Data will be used as is, and merged to Social Media data via Excel Power Query when needed.
Layout of Cases file:
Field Name | Description |
Date_reported | Calendar Date cases were reported |
Country_code | Literal “SG” |
Country | Literal “Singapore” |
WHO_region | Literal “WPRO” |
New_cases | Reported New Cases on Date_reported |
Cumulative_cases | Running Total of New Cases from first date reported (01/23/2020) |
New_deaths | Reported New Deaths on Date_reported |
Cumulative_deaths | Running Total of New Deaths from first date reported (01/23/2020) |
An open source Python project will be used to collect historical tweets from account @ sporeMOH
Extract all available fields into the raw output. Data Shaping procedures will be applied later to select and clean up desired fields.
Link to Github (includes source code and usage directions)
https://github.com/Jefferson-Henrique/GetOldTweets-python
Available fields
id (str)
permalink (str)
username (str)
text (str)
date (date)
retweets (int)
favorites (int)
mentions (str)
hashtags (str)
geo (str)
Facebook does not provide free good API’s for data extraction. We will obtain Facebook data by screen scraping the following fields from the Facebook posts: date, posts (text), No. of likes, No. of comments, and No. of shares. Captured data will be saved in multiple Excel files, one for each team member involved in the collection process. Data Shaping procedures will be applied prior to Data Analysis to clean up the text and consolidate the raw files.
Figure 2 Example Facebook Post indicating fields to be captured
Facebook Collection Excel Template in Teams
Figure 3 Facebook Collection Template
The data from each social media channel is basically the same, however, the raw extracts are shaped slightly differently. In order to facilitate future analysis, the raw data will be transformed to standardize field names, clean up text data and consolidate the Facebook files.
All data shaping operations will be performed in Excel, using Power Query as a personal ETL tool. Power Query is easy to use and performs very well on small data volumes, such as the extracts used in this project.

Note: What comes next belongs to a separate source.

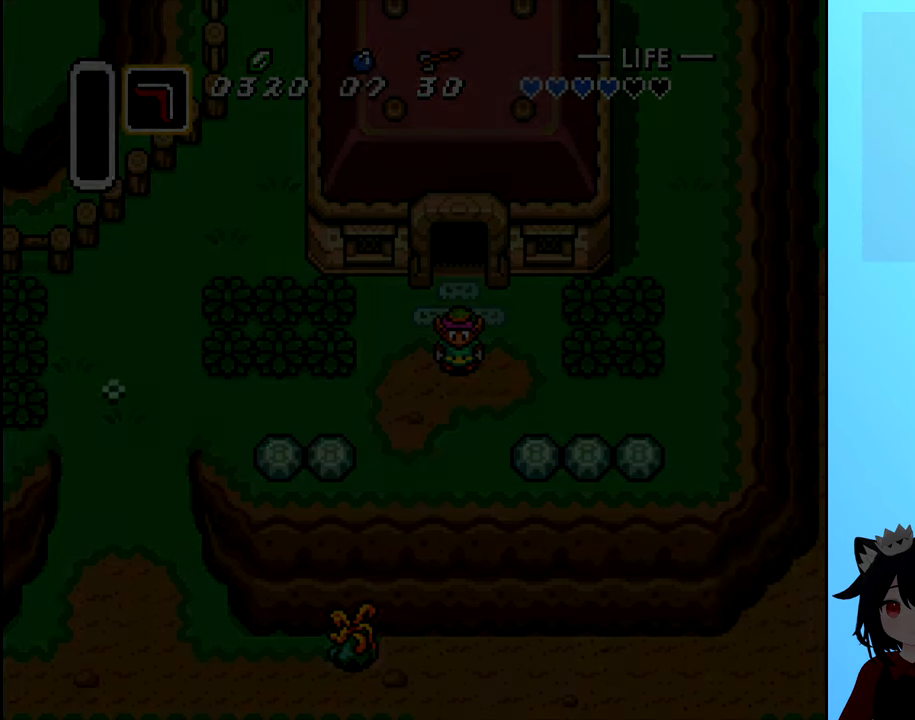
{"buttons": [], "events": []}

The final product of the Power Query transformations will then be published as regular Excel Sheets that can be easily imported into SSPS and Power Query.
Create an Excel Workbook
Import data from raw Twitter Extract
Place all Facebook extracts in the same folder. Import the Folder. Power Query will generate the steps to combine all files located in the folder. New files can be added to the folder later, and the Power Query steps will automatically detect and process the new file.
Combine both extracts in a standard layout. Create Source field as 1 for Facebook and 2 for Twitter.
Use the following key to rename and reorder the columns into standard layout:
Standard Field | Description | ||
Source | Literal 1 | Literal 2 | Data Source Id |
Date | Date | Date | Post or Tweet Date |
Text | Post | Text | Text |
Shares | No. of Share | retweets | Number of times post was shared by users |
Likes | No. of Likes | Favorites | Number of times post was liked by users |
Comments | No. of Comments | N/A | Number of comments (Facebook only) |
Apply Text clean transformation to remove all non-readable characters
Remove all commas from text, in case data needs to be exported as CSV
Change all text to lowercase, for future Text Topic Modeling
Publish Shaped Data as Excel Sheets in the same workbook (Load to Table option in query)
Milestone 2 focuses on performing ad-hoc Data Analysis in SPSS, finding and explaining insights found in the data. As such, requirements are not rigid, but will rather focus on the general methodology used and the Minimum Viable Product (MVP) specified by the Project Sponsor.
As Data Exploration progresses, the insights will be captured as SPSS Outputs and compiled in the Final Report Draft due for Milestone 2.
Use SPSS to run Descriptive Statistics on collected metrics: Shares, Likes, Comments, Posts Frequency
Report the Descriptive Statistics for each Social Media Channel in separate tables.
Use SPSS to perform Time Series Analysis on New Cases and identify which days represent turn points. Then trace back those days to the Social Media data. Mark any significant findings on the Time Series Chart.
If nothing is found, attempt to find alternative explanations.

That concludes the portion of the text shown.